To be an entrepreneur, a person must examine his/her life and learn as many lessons as possible from life itself. In my personal opinion, if someone cannot manage their personal life correctly, then they should not attempt to create a startup.
According to the Lean Startup methodology, a startup requires a new entrepreneurship style of management. Entrepreneurs must learn to adapt to life’s uncertainty. To be successful someone must learn from life’s lessons because life itself is difficult to manage. I strongly believe entrepreneurs should examine their life’s lessons and apply them in their startup.
As for me, my personal lessons came after being highly leveraged which pushed me into high risk, and the second is to be prepared for unexpected. These two will require you to set your priorities in the correct sequence.
I was in Iraq from August 2005 to January 2010. During that time, the global recession occurred and the housing market collapsed. During this period I worked and invested, and was doing well. But the universe aligned against me and I lost most of my money.
During my four years working as a contractor in Iraq, I had the potential to make $740,000 before taxes. Looking back on it, I never thought I would lose that amount of money so quickly. But here I am, with a house, condo, and the following story of what happened to show for it. Let me break it down for you.
After maximizing my 401K and IRA I started to invest in stocks, especially, Apple and Research In Motion. As any other person, I started with paper trading, $5000, and bit by bit got sucked in to it. My investment grew to 50K, ten times my original investment. I decided to go further and started to invest on margin accounts, meaning I had invested $50k, then $1 for $1, I was on a credit line of $100K.
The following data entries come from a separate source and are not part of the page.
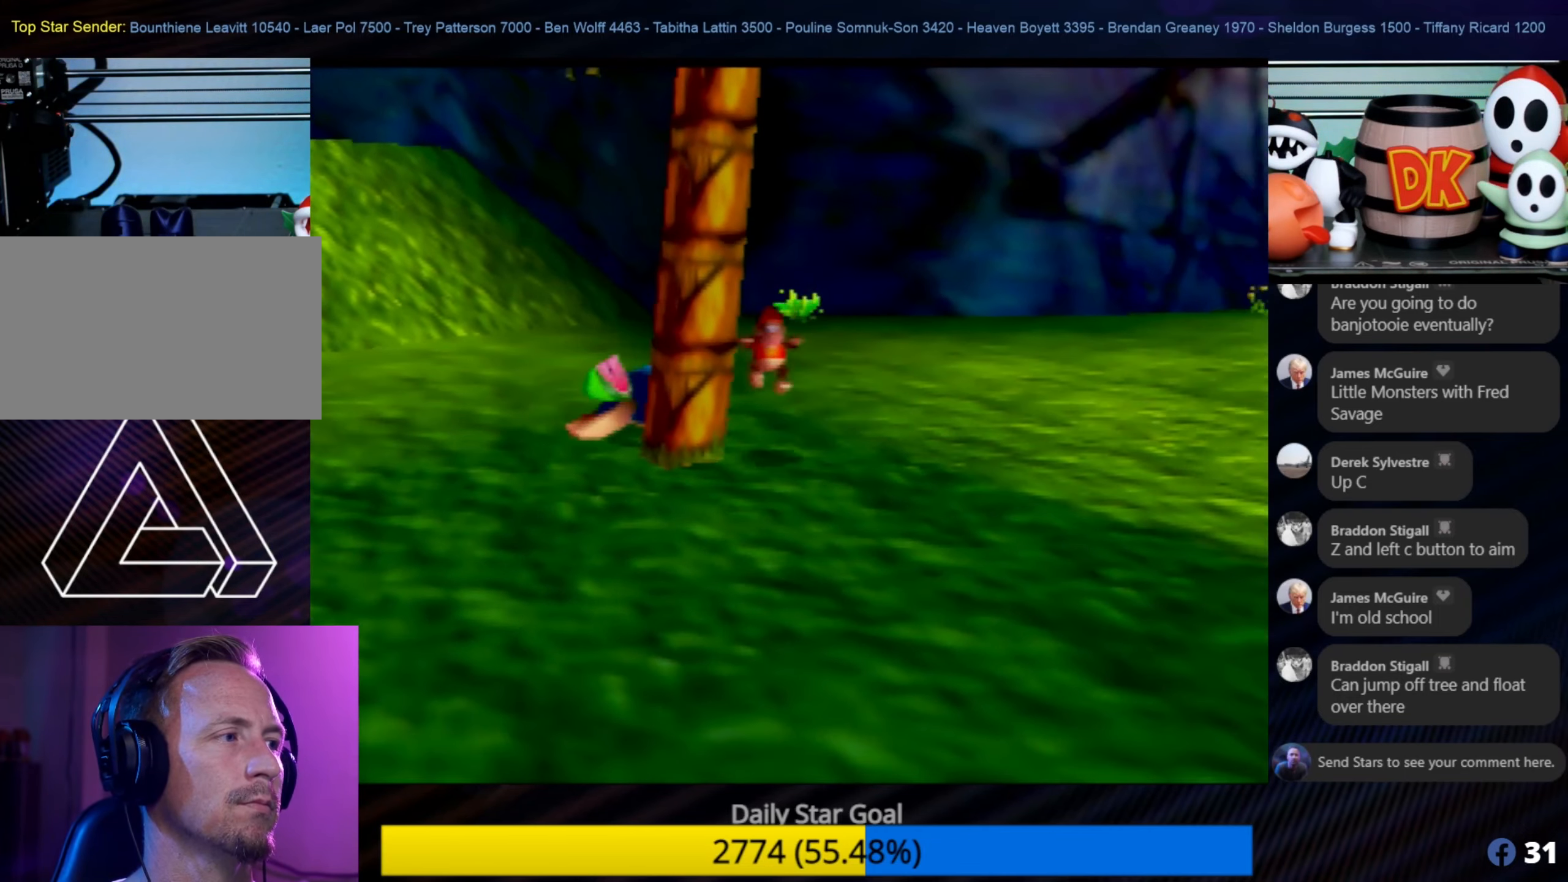
{"buttons": [], "left_stick": "up-left", "events": []}
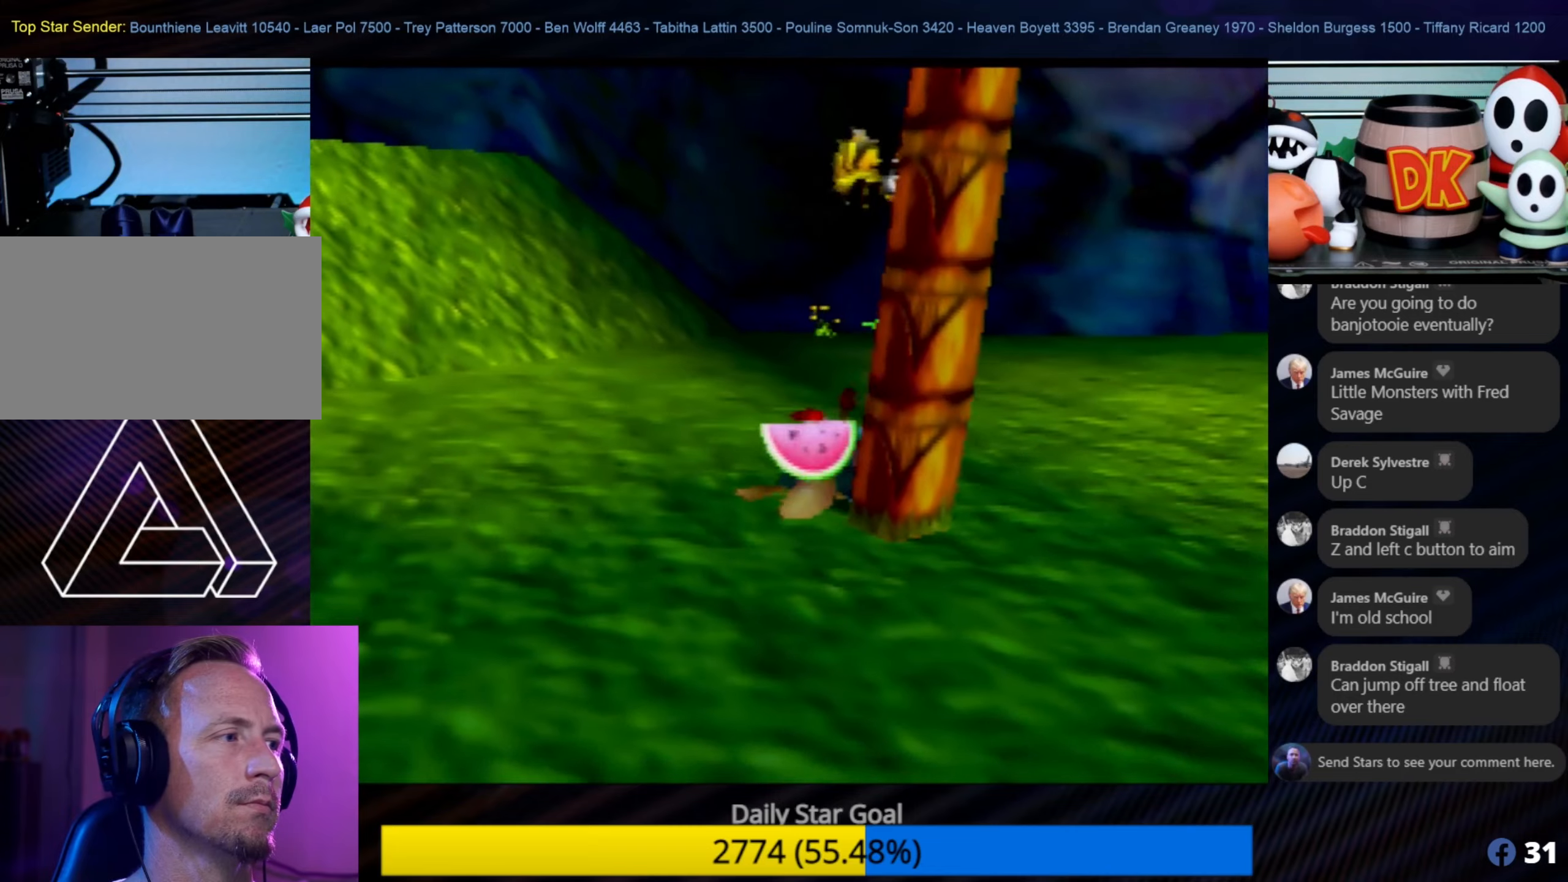
{"buttons": [], "left_stick": "down", "events": [[66, "left_stick", "up"], [200, "left_stick", "left"], [266, "left_stick", "down-left"], [416, "left_stick", "down"]]}
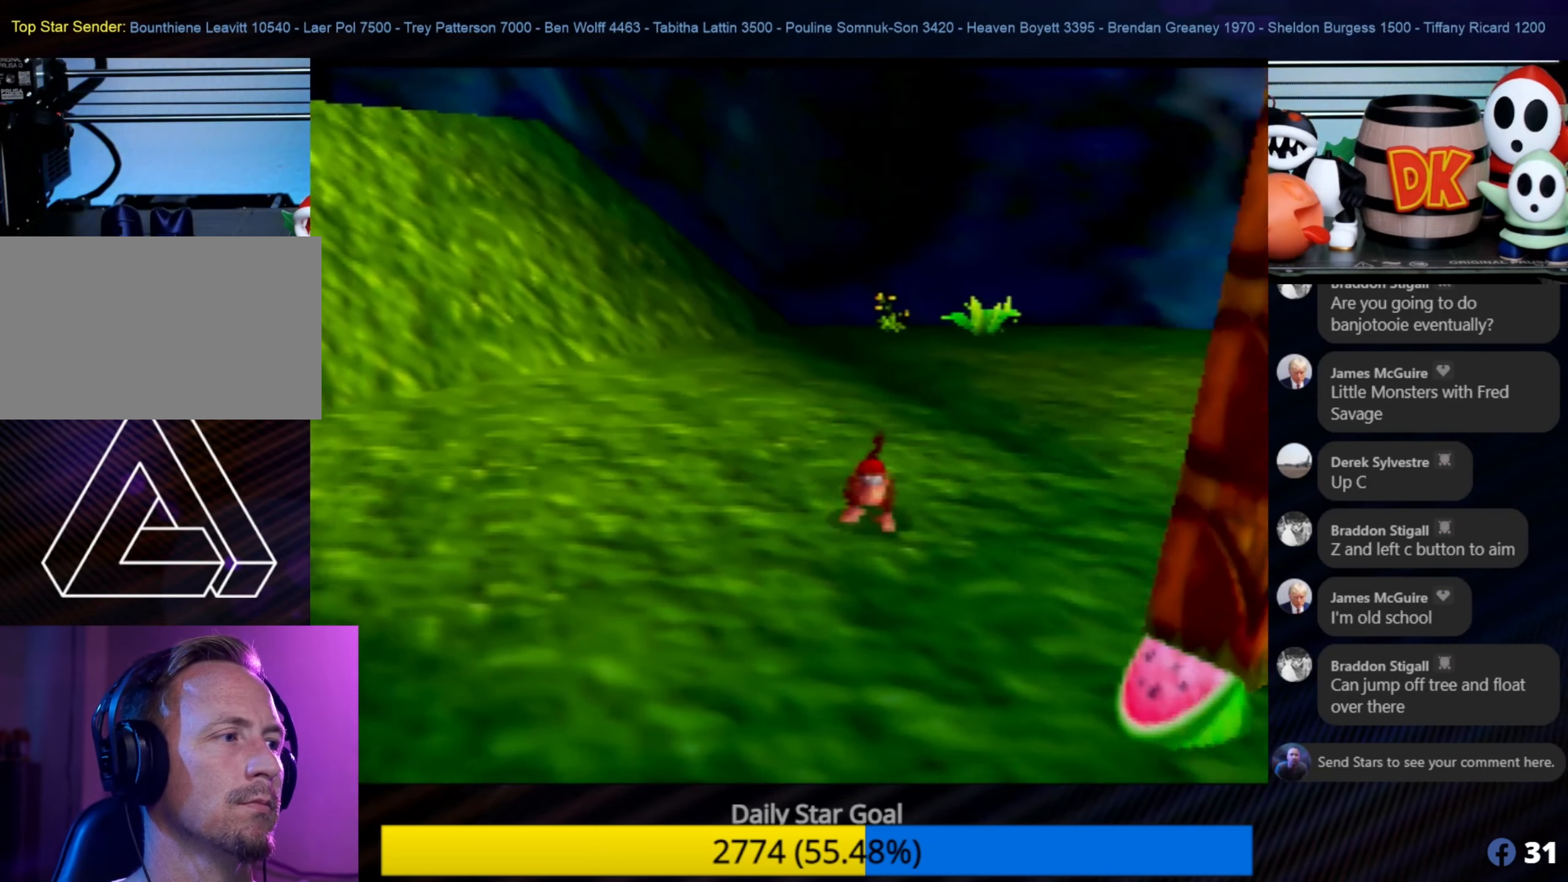
{"buttons": [], "left_stick": "down-right", "events": [[333, "left_stick", "down-right"]]}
Some days, I was making money and some days, I was losing money. I was making a few extra thousand on Apple when it was trading around $176 dollars a share and Research In Motion on $89 a share.
Then I was introduced to an MIT graduate who developed a system (http://www.aestocks.com/) to select stocks to invest in before they announce earnings. You would buy the stock the night before and sell it the next day.
I was not making the return that AEStock indicated, but nevertheless, I was still making and losing money. Then, in September 2008, Lehman Brothers collapsed. My Apple and RIM stocks dropped so low that I could not hold on to them, and I had to sell because I was on margin calls. That was a big mistake.
Back in 2005, the real estate market was booming. And as usual, I followed the crowd.
My family and I started to look for a house to buy in Skokie, Illinois, the north side of Chicago. Houses were going for an expensive rate. We were looking to buy a three bedroom, two bathroom split level house. Prices were from $375,000 to $450,000, depending on the location and condition of the house.
During that time, people were remodeling their homes and spending a lot of money. And I was angry about the housing prices because I believed they were inflated.
In social gatherings with our Assyrian community, some people took it personally when I said their homes were not worth that much. It was like insulting their wives. In fact, it would probably be better to insult their wife than to say their house is not worth the asking prices. Going against my intuition, we bought a house for $365k, $36,000 a 10% down payment and remodeling. Some time passed and I refinanced the house with 20% equity.
I went back to Iraq and continued working and making good money. I was making about $10K a month and could afford a $2,600 monthly payment.
Around September 2007, I decided to buy a condo in Skokie, IL for myself. My idea was to buy and remodel the condo and get it ready for when I returned from Iraq. I finally settled on one with an asking price of $165K. With the down payment and closing costs, I ended up putting $50,000 cash on it (or six months worth of wages). Then I ended up spending another $50K in remodeling. I replaced the electrical wiring system, rebuilt the porch, installed an Elfa shelfing system from the Container Store, bought new appliances, painted the condo, etc.
I ended up leaving the condo vacant for about two and a half years while I was worked in Iraq because I was worried someone would destroy it if it were rented out. The cost of leaving it vacant was about $30,000. The dumbest mistake of my life! After family pressure, I decided to rent it out and stop the financial bleeding. And then I went back to Iraq again for a third year.
Startup Internet Business
In Iraq, I had a lot of free time. After being disheartened with the stock market, the Real Estate bleed out, and the pressure of Iraq war, it was time to switch gears into something new.
I wanted to reset my brain, build positive feelings and start something different. I read many books about business and Internet development. I had resources and time, and I was reading about 2 books a week. In those few years, I read almost every single book that made the bestseller list. I was sold on the great lure of lifestyle design and new riches. I wanted to claim my freedom from the default lifestyle of work. I wanted to try an internet business.
And a social network idea was born. But I will speak about the idea and the execution of the startup in a different blog and will answer questions like: Why did I choose www.IAmAssyrian.com? Why did I pull the plug on it? What did I learned? But in the end, this financial endeavor end up costing me more in cash.
Finally, life has taught me new lessons under a new concept. I came to understand the “Black Swan”. Black Swan events phenomena occur as part of life and my blindness with respect to randomness. I call it the Black Swan Strategy. I recommend many entrepreneurs to look into it. I would like to share some learning point: For an Internet startup, give it your best and apply your life’s lessons to your venture.